Finding your right threshold (Splunk):

index=wineventlog EventCode=4625
| bin _time span=10m
| stats count by _time, user, src_ip
| stats avg(count) as avg_count, max(count) as max_count, 
    perc90(count) as p90_count by user
| sort -p90_count
| head 20

This shows the 90th percentile failure count per user per 10-minute window. Set your alert threshold above the p90 for normal accounts (so normal bad password days don't alert) but below the max for accounts you know have been spray-attacked.

Typical threshold calibration approach:

1. Disable the alert (or set to report-only/log-only)
2. Run for 2 weeks; collect the count distribution
3. Set threshold at 95th percentile + 20% buffer
4. Re-enable and track true positive rate for 2 weeks
5. Adjust if needed

Sentinel: dynamic thresholds Sentinel's ML-based Anomaly rules use adaptive baselines rather than fixed thresholds. For key detections (logon anomalies, data exfiltration volume), prefer Anomaly rules over fixed-threshold Scheduled Query rules when the baseline varies significantly across users or time of day.

Every SIEM deployment accumulates rules that have never produced a confirmed incident. These consume analyst time, erode trust in the alert stream, and create noise that masks real detections.

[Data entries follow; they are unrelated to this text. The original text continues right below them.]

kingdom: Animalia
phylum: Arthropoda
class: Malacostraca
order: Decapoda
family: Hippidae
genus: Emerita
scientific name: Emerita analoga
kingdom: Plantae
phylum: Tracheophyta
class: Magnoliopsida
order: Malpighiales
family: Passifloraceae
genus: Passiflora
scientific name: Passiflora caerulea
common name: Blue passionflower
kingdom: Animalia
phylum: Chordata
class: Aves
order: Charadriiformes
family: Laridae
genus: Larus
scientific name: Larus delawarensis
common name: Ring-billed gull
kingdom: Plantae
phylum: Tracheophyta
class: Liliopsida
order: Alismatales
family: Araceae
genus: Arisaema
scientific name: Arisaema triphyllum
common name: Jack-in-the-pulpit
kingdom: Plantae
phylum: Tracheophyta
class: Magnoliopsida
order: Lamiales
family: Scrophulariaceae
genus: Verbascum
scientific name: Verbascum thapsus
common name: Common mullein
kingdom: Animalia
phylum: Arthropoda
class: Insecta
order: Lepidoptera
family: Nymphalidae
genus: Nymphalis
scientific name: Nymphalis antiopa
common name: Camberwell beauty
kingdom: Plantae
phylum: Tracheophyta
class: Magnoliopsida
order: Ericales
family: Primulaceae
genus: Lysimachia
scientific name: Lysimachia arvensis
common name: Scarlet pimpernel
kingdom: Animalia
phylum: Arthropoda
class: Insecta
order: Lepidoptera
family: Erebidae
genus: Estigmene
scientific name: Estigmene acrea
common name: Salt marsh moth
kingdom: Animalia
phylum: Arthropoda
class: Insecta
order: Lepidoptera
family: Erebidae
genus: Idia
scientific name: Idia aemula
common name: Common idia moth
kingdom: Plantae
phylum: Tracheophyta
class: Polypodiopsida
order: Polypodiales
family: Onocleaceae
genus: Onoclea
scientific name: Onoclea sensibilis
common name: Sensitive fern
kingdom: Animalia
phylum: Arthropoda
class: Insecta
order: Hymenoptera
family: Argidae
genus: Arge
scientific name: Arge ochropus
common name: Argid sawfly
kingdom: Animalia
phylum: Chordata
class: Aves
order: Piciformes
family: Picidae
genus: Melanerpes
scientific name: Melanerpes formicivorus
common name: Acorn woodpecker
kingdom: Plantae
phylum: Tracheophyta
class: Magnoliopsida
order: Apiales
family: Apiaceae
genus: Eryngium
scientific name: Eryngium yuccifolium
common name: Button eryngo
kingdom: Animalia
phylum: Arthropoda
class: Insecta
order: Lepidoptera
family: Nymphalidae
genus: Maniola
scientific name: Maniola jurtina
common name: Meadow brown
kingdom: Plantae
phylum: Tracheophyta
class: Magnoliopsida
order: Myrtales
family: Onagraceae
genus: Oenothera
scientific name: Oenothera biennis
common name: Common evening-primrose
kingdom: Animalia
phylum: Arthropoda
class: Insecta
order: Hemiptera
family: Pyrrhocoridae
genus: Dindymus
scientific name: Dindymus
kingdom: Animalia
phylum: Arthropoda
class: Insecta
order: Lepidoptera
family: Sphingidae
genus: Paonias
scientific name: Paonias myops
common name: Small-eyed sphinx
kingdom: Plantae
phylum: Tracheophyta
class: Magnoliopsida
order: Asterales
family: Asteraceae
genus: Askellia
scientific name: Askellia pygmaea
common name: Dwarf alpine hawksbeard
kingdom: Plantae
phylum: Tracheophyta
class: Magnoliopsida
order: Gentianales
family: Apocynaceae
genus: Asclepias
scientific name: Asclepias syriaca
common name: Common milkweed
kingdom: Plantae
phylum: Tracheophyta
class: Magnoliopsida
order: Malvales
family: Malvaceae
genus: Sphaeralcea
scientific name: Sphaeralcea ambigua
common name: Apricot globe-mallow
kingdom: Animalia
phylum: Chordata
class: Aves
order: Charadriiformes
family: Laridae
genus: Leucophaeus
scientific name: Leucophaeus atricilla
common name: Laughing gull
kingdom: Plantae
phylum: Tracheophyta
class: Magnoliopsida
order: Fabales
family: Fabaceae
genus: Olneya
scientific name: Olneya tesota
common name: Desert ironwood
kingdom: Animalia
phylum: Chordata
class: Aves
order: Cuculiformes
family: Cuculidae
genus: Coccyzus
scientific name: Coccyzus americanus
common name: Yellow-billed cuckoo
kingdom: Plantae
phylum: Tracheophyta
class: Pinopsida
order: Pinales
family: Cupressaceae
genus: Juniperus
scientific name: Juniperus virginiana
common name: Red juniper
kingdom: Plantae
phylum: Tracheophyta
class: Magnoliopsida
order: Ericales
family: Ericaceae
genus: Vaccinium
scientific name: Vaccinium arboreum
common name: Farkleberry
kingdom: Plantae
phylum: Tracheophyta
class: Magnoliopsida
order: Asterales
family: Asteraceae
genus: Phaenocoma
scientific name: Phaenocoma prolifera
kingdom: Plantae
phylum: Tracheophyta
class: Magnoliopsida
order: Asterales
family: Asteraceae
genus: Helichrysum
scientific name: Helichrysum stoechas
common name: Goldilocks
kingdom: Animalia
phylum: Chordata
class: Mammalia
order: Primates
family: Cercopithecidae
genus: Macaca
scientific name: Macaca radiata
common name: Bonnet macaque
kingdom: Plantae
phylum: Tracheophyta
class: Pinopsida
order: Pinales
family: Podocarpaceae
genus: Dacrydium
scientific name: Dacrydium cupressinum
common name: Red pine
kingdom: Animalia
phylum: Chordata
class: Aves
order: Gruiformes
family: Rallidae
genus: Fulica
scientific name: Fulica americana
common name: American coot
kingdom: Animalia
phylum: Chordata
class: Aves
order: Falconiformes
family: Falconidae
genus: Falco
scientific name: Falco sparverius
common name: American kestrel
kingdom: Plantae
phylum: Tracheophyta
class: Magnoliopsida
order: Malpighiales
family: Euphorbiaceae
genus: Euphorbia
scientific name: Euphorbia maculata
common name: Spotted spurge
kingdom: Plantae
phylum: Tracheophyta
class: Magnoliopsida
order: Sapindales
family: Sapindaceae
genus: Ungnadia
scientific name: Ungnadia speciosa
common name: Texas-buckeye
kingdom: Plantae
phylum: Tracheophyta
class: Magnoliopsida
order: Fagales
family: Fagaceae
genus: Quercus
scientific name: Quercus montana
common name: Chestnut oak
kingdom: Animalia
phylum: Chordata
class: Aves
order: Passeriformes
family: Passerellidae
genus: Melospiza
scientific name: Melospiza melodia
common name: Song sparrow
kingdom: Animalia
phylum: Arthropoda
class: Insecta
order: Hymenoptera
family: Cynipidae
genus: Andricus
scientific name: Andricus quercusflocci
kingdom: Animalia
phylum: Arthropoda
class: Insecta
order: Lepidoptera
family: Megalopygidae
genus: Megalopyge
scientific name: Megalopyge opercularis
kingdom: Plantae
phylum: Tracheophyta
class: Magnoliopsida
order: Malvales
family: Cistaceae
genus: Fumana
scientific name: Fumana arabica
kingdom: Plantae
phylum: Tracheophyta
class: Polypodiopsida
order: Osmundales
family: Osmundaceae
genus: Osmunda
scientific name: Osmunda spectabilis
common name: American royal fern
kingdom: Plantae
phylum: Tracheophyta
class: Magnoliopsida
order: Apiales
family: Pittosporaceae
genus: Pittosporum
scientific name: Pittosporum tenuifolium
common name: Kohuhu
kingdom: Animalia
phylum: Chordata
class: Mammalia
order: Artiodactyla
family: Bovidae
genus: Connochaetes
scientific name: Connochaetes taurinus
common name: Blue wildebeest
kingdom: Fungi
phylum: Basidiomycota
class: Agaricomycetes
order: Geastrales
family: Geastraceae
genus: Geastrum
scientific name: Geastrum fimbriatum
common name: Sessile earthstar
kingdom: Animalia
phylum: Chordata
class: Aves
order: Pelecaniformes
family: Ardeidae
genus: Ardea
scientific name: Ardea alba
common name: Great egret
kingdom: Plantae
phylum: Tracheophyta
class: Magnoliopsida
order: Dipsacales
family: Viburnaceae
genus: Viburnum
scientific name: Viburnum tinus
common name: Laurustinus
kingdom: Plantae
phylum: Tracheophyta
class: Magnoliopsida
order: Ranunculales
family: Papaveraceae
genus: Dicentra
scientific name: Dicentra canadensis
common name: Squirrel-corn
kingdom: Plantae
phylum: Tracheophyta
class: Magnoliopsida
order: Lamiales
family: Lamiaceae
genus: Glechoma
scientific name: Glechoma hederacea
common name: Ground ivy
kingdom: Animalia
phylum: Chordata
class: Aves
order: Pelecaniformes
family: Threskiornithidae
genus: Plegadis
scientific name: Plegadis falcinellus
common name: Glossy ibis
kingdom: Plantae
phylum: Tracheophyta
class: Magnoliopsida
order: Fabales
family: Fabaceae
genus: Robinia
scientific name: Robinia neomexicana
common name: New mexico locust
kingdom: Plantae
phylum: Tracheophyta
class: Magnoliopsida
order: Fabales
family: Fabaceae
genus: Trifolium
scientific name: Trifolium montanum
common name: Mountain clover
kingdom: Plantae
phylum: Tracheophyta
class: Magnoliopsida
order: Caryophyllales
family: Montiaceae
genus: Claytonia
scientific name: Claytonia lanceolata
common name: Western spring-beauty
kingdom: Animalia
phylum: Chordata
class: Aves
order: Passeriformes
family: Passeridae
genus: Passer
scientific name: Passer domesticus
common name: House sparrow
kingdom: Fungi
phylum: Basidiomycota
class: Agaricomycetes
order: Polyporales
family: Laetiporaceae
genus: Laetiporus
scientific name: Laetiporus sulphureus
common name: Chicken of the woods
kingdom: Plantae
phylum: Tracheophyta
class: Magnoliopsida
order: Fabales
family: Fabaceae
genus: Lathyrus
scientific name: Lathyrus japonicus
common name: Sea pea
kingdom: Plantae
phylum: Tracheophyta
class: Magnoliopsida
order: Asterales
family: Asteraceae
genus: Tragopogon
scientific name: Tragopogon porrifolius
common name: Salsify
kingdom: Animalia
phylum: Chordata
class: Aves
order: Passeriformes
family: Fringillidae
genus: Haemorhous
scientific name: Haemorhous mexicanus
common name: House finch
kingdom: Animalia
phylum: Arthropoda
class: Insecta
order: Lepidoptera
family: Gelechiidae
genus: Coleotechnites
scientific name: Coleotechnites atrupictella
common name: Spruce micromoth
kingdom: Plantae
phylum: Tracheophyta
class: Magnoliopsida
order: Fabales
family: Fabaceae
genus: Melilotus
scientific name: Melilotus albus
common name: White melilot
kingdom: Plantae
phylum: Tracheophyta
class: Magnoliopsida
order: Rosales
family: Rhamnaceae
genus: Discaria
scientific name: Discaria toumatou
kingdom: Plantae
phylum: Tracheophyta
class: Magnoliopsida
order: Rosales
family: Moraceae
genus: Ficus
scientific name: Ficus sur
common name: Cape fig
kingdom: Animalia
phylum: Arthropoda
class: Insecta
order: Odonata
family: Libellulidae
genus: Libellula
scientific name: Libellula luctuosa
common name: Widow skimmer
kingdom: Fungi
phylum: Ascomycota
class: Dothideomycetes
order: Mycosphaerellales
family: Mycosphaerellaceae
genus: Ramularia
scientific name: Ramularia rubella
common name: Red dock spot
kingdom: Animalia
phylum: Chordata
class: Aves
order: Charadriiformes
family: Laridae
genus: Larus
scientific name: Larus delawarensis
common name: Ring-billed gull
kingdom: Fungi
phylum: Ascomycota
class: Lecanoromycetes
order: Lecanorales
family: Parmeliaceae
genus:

Identify candidates for retirement (Splunk):

index=notable earliest=-90d
| stats count as alert_count, 
    count(eval(status="resolved")) as resolved,
    count(eval(owner!="unassigned")) as worked
  by source
| eval worked_rate=round(worked/alert_count*100,1)
| eval resolve_rate=round(resolved/alert_count*100,1)
| where worked_rate < 5  // less than 5% of alerts were ever worked
| sort -alert_count

For any rule with <5% worked rate over 90 days, conduct a quick review:

• Is the alert volume so high analysts gave up working it? (tuning problem)
• Does the rule detect something real that's never happened in 90 days? (consider moving to P3/hunt)
• Was the rule designed for a system we no longer have? (retire it)

Retirement process:

1. Move from P1/P2 to P3 (log-only) for 30 days -- don't delete immediately
2. Confirm no incidents are missed during the 30-day observation period
3. Disable with a comment documenting why and the date
4. Full delete after 6 months if no reason to reinstate

Keep a rule retirement log:

Rule name | Date disabled | Reason | Approved by | Review date
Brute force - 5 failures in 1 min | 2026-03-01 | 0 TPs in 180 days, threshold wrong for env | CISO | 2026-09-01

Tuning without measurement is guesswork. Track these four metrics monthly:

Splunk dashboard query for monthly trend:

index=notable earliest=-6mon
| bin _time span=1mon
| stats count as total_alerts,
    count(eval(status="false positive")) as false_positives,
    count(eval(owner!="unassigned")) as worked
  by _time
| eval fp_rate=round(false_positives/total_alerts*100,1)
| eval worked_rate=round(worked/total_alerts*100,1)
| table _time, total_alerts, worked_rate, fp_rate

If total alert volume is declining and worked rate is increasing: tuning is working. If total alert volume is declining but worked rate is flat: you're suppressing without fixing root causes.